Mit dem Business as usual internationaler Verhandlungen, wie er einmal mehr hier in Bonn sichtbar geworden ist, wird es keinen globalen Deal in Kopenhagen geben. Soviel steht fest. Wir riskieren dabei sowohl den Klimaschutz als auch die Entwicklungschancen von Milliarden von Menschen. Doch ist kein Deal besser als ein schlechter Deal? Und wie messen wir, was ein guter Deal ist? Diese Frage beschäftigt nicht nur die internationale Zivilgesellschaft sehr.

So ist es denn mehr als wahrscheinlich, dass sich die meisten Nichtregierungsorganisationen, die sich in den letzten Jahren vor allem in den Korridoren und Lobbys der Konferenzzentrum sowie als BeobachterInnen in den Klimaverhandlungen selber befunden haben, um von dort möglichst effektiv Einfluss auf den Prozess zu nehmen, in Kopenhagen auch auf die Straße gehen werden, um dort ihrem Unmut Luft zu machen und den Druck zu erhöhen.

Einige – und nicht wenige – haben die Hoffnung in den UN-Prozess bereits gänzlich aufgegeben. Hier treffen sie sich in ihren Ängsten mit denen der kleinsten und ärmsten Entwicklungsländer, die durch eine Verlagerung der Verhandlungen in intransparente und exklusive Foren wie die G20, G8 und das Major Economies Forum von Obama befürchten, dass die wichtigen Deals ohne sie und ohne Berücksichtigung ihrer Interessen geschlossen werden. Was ihnen dann bliebe, wäre ein Abnicken der Ergebnisse beim Zusammentreffen der UN Generalversammlung im September, für die UN Generalsekretär Ban Ki-moon einen Sonderklimagipfel einberufen hat.
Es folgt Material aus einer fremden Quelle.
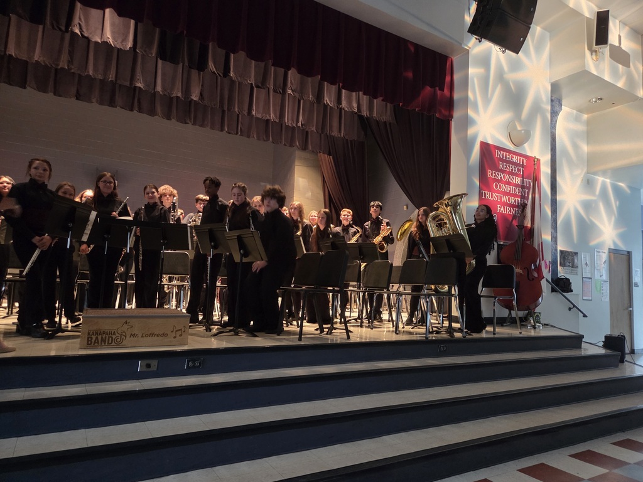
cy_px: 241
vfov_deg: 58.9
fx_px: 427
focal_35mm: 23
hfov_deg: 73.9
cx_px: 322
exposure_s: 1/40
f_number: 1.8
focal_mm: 5.4
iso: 1250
Was tun also, wenn der inklusive Prozess in all seiner Komplexität und unpolitischen Natur, der kaum Raum bietet für Heldentaten und grundsätzliche Sinneswandlungen, nicht den notwendigen Fortschritt bringt und eine Deal der Großen und Mächtigen die Gefahr birgt, wichtige Anliegen und Prinzipien der Ärmsten unter den Tisch zu kehren?

Die Bewahrung größtmöglichster Transparenz – unter anderem durch die Beteiligung der Zivilgesellschaft auf allen Ebenen – sowie eine massive Mobilisierung der nationalen Öffentlichkeiten (so schwierig sich das in der Vergangenheit mit dem Klimathema auch gestaltet hat) erscheinen mir als zwei wichtige – wenn auch gänzlich unzureichende – Puzzleteile.

Was dann noch fehlt, ist immer noch was Wichtigste: politische Einsicht, dass nur globale Zusammenarbeit und Gerechtigkeit uns allen eine Zukunft auf diesem Planeten sichern kann. An dieser Frage dürfen wir einfach nicht scheitern!